August 12, 2009

Republicans.

This morning I was watching a segment from MSNBC’s Rachel Maddow on the grass-roots protests going on at the recent Town Hall meetings that discuss Nationalised Health Care. A simple bing or google search will probably turn up the video; since I’m on the road at the moment I am unable to put a link in this entry for you. How very un-bloglike of me.

When did the Republicans become such lunatics? Now I’m not saying that all Republicans are lunatics, quite the contrary, I know a lot of Republicans that are well-adjusted, proactive members of society that happen to fall slightly to the conserative side of that great divide that seems to get wider and wider through our society. When I was younger I always knew the Republicans to be about fiscal responsiblity and a smaller, less intrusive government whilst perhaps holding onto a more conservative spin to their values. I guess the Republicans I have always known were more the libertarian type. They said "let me do my thing and don’t take too much of my money in the name of taxes."

This is not entirely a bad thing.

Today the Republicans are represented in the media by these crazy Bible-beating people that are obsessed with gay marriage, the fact that we have a black President and a complete disregard and preferred obliteration of those that don’t fall into their very narrow stereotype of what an American should be. To me, this is a very sad thing.

As I said before I know a lot of Republicans. In fact I know quite a few gay Republicans. I don’t see them as Bible beating or bat-shit crazy or terrified of the big Rapture that the extremists have been babbling about for a couple of decades or anything like that. The Republicans I know are the more conservative (as opposed to crazy conservatives) with a live and let live attitude (or possibly, "I don’t get it but it’s none of my business" attitude) that don’t want to turn over 50% of their paycheck to the government and quite frankly would just rather be left alone and not nagged to death by governmental programs that have no hope of succeeding. Am I one of them? No, but I certainly see and accept their point. I don’t expect everyone to jump up and down with glee because I’m an out and proud gay man but I will not tolerate someone that wants to change me or condemn me because of who I am. I get it if they don’t get it but just let it be. I work in that environment everyday. Am I discriminated against because of it? I like to think not but that’s because I refuse to be a victim and be discriminated against. My thought is if you don’t like me for who I am then I’m not going to better your life by contributing to it so I’ll just take my toys and go home.

I think the type of Republicans that I know should be making big strides to take their party back from the crazy people that are gracing the airwaves these days. These huge chasms between the extreme left and extreme right are not the identity of either respective party and quite frankly I believe the U.S. would be a much better place if people would come back to the middle and start "getting it" again.
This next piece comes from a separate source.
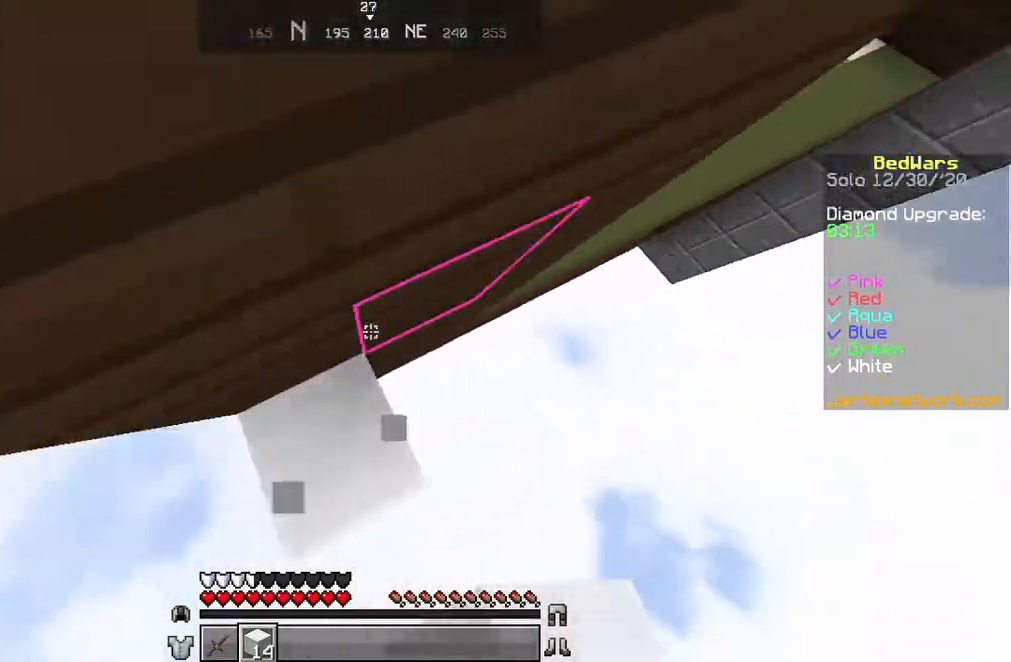
{"keys": [], "mouse": [], "events": [[67, "z", "up"], [133, "q", "down"], [167, "mouse_right", "up"], [233, "mouse_right", "down"], [333, "mouse_right", "up"], [400, "mouse_right", "down"], [400, "q", "up"], [467, "mouse_right", "up"]]}
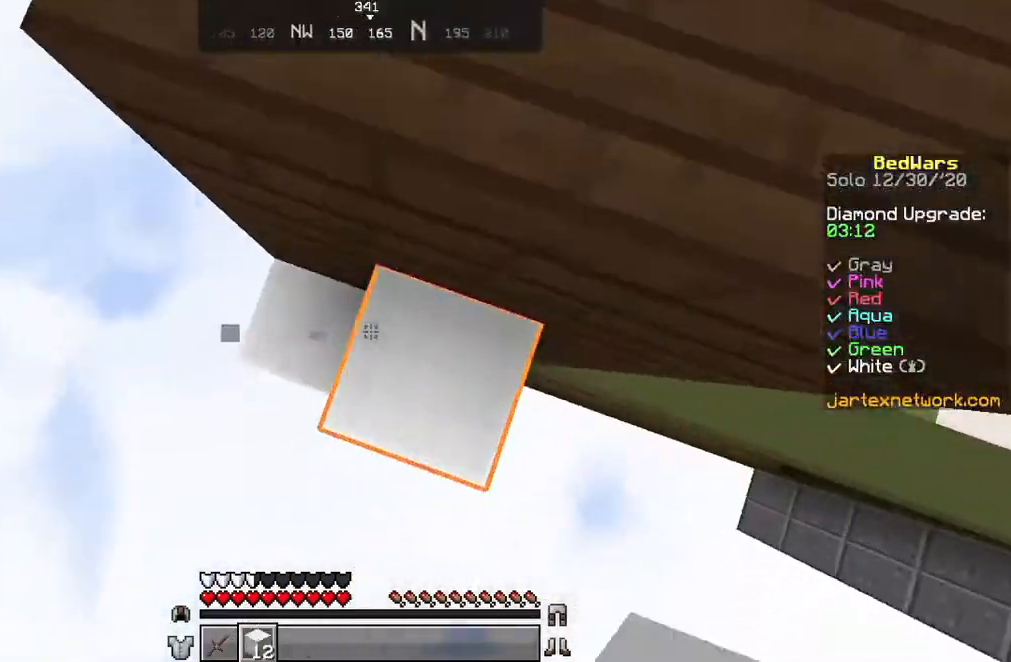
{"keys": ["q", "z"], "mouse": ["left"], "events": [[34, "z", "down"], [67, "mouse_left", "down"], [167, "mouse_left", "up"], [200, "mouse_left", "down"], [301, "mouse_left", "up"], [301, "q", "down"], [367, "mouse_left", "down"], [467, "mouse_left", "up"], [501, "mouse_left", "down"]]}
By the way, in case you’re wondering, I do not identify myself as a Democrat or a Republican. I am a Libertarian through and through and believe in the "live and let live" attitude and demand financial responsibility from our government. I love the United States of America very much and want to see her continue to thrive and be all she was designed to be back in 1776.

We just need to get the loonies under control.

Growth.

So I am sitting in my car enjoying the summer sun during my lunch hour. The sky is partly cloudy today; some of the clouds have a base of gray, indicating the possibility of a storm here and there this afternoon and/or this evening. This is not entirely a bad thing, though if the truth were to be known, I’m ready for some dry, warm weather to carry us through until autumn. I’m tired of the rain and clouds. This time of year is not my favourite of the seasons as I prefer the crisp feeling of autumn. In the past couple of years, autumn has saddened me because of the depression I felt with the onset of the colder months and what I suspect is Seasonal Affectation Disorder (or whatever it’s called when you don’t get enough sunlight.). I intend on doing my meditation and tai chi practices in front of a lightbox this year to help alleviate this issue.

I gave away the remaining beer at work today. There are still cries of disbelief that I have given up drinking, being partly (and visibly) Irish and all. Not to fear, the Irish temper still raises it’s head more than it probably should.

I was talking with my friend Dave last night on Skype. He asked how much "purging and pruning" was going as I make adjustments throughout the many facets of my existence to better myself in the ways I feel appropriate. I told him that whatever is left standing in a week is something I intend to keep. I’m still purging things I no longer need: there are several ebay auctions in progress for material stuff I no longer have interest in, I wiped out a few websites that were just kind of hanging around without any input or need, etc. As I was falling asleep last night I found myself making a list in my head of ways that I suspect could better my life by saving money or taking out the complicated stuff. The growth is good. The feeling is positive.